An exquisite exhibit by Laurie Rubin at Afterimage on images of her books. When Rubin discusses her collecting habits she remarks that what matters to her is often the fact that her books belonged to other people. “My collection,” she writes,
includes other people’s diaries, scrapbooks, sketchbooks, and photo albums. I am drawn to books that reveal a stranger’s experiences and memories. Many of the books and albums contain collections of ephemera that reveal a lifetime of stories. These books often provide a glimpse into the life of another person and another time.
For Rubin, the book as thing is important because it contains other people’s things (scraps, photos, notes). In this way it becomes a bearer of time. The book collector, for Rubin, is someone who collects other people’s collecting. This is one aspect of interacting with books that has been particularly well remediated online, as in a great recent piece at Domus.
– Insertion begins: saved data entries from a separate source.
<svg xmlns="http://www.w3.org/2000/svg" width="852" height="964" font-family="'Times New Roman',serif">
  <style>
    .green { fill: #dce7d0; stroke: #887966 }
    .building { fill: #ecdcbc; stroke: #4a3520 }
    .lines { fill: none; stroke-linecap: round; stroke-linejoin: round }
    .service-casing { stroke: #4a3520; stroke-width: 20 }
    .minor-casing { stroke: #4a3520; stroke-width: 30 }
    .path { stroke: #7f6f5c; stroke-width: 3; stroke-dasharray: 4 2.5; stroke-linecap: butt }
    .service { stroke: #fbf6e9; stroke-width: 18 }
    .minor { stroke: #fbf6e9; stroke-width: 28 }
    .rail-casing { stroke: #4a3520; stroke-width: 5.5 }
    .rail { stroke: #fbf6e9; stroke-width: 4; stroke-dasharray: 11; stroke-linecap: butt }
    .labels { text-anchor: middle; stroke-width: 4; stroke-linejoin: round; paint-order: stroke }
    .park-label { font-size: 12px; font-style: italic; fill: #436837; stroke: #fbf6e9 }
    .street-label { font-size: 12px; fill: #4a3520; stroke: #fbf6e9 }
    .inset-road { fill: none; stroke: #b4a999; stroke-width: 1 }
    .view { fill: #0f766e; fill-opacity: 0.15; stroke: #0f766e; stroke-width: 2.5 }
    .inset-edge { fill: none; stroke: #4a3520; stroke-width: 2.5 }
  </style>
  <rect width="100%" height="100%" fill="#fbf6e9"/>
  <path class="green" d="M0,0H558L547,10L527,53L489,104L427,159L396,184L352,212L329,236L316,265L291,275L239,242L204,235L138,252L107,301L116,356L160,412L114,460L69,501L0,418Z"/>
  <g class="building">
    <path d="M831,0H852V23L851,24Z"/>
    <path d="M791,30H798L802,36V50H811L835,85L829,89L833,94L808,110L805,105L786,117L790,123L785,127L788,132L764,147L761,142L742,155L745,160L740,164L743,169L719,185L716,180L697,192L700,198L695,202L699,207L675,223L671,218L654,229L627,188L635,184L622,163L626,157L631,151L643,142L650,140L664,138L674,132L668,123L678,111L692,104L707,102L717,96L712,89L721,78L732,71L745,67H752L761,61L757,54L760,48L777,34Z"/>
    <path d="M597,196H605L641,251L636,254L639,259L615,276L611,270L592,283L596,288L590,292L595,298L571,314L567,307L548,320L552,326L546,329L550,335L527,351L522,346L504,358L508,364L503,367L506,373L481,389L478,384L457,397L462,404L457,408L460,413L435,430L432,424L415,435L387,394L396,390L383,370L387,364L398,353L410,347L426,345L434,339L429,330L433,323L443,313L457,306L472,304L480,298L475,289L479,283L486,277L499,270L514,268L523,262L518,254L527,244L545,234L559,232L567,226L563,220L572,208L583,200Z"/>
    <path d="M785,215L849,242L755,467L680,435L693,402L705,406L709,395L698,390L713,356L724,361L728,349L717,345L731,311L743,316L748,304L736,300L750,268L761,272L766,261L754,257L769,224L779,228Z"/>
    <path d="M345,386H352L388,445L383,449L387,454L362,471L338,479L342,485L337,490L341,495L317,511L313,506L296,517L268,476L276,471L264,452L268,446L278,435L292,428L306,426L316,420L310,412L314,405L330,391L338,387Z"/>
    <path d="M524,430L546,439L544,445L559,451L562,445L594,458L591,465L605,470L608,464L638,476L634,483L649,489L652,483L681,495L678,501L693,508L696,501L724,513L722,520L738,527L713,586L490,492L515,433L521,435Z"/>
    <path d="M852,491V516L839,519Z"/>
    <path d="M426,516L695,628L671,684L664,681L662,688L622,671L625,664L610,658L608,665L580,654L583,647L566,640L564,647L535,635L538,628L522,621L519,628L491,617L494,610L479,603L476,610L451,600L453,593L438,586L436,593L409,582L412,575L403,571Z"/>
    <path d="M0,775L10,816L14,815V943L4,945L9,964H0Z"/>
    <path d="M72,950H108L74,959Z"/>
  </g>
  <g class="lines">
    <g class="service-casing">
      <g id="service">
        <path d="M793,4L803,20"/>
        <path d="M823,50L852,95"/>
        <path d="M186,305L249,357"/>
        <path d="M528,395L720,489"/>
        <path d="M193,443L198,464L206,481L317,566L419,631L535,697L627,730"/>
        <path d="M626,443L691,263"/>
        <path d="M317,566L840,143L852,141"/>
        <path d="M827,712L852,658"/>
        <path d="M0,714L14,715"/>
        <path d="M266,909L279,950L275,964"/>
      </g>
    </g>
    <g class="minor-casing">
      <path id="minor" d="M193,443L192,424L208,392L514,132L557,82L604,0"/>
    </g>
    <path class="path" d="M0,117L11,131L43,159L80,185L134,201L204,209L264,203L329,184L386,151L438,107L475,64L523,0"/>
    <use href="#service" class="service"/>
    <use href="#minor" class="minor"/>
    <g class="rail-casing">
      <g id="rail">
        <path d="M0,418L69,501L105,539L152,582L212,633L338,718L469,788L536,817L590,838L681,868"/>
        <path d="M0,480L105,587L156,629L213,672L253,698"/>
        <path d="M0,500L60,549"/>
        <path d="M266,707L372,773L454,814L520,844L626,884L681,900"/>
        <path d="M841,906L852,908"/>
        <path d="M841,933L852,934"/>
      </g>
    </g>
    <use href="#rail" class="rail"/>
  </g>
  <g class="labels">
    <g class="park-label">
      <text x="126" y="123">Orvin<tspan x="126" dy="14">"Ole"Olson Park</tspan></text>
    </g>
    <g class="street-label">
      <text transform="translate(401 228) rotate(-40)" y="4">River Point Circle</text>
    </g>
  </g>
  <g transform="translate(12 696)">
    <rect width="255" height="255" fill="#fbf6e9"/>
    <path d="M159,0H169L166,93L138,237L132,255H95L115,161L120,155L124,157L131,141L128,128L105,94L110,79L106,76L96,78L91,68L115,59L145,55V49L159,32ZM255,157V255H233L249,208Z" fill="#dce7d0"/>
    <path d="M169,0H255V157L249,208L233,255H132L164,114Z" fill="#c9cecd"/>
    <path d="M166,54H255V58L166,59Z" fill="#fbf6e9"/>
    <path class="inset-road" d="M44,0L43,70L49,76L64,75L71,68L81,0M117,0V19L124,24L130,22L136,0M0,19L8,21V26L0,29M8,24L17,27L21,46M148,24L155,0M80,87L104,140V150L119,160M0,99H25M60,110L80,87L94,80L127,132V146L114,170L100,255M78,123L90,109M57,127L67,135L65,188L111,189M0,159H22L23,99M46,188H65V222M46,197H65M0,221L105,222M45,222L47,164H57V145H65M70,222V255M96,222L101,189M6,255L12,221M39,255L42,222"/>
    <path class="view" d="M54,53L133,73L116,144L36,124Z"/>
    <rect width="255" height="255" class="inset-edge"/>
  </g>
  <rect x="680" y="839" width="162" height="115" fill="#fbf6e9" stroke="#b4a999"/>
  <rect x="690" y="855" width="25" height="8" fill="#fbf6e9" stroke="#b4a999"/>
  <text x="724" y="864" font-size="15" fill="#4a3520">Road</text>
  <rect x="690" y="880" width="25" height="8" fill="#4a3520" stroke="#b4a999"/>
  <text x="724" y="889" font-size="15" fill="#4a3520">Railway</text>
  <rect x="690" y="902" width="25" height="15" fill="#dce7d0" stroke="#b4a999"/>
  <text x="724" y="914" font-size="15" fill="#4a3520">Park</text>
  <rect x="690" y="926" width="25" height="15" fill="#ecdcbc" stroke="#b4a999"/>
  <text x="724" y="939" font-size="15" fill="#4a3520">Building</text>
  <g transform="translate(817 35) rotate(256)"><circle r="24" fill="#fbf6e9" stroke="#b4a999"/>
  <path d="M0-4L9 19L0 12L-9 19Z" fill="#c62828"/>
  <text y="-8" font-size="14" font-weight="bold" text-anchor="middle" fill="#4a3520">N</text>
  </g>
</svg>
But when you look at Rubin’s photographs, what seems to be most meaningful to her is not just the book’s thingness, but that it appears in “piles” or “stacks.” Books are meaningful not in their individual sense, but in the aggregate form they assume.
It will be interesting if in the future people begin collecting people’s old harddrives in the way that they once collected old books. What would it mean to have a “stack” of hard drives lying around? Would they have the same meaning? If not, would it tell us something more about why we are drawn to things that can take the shape of a pile?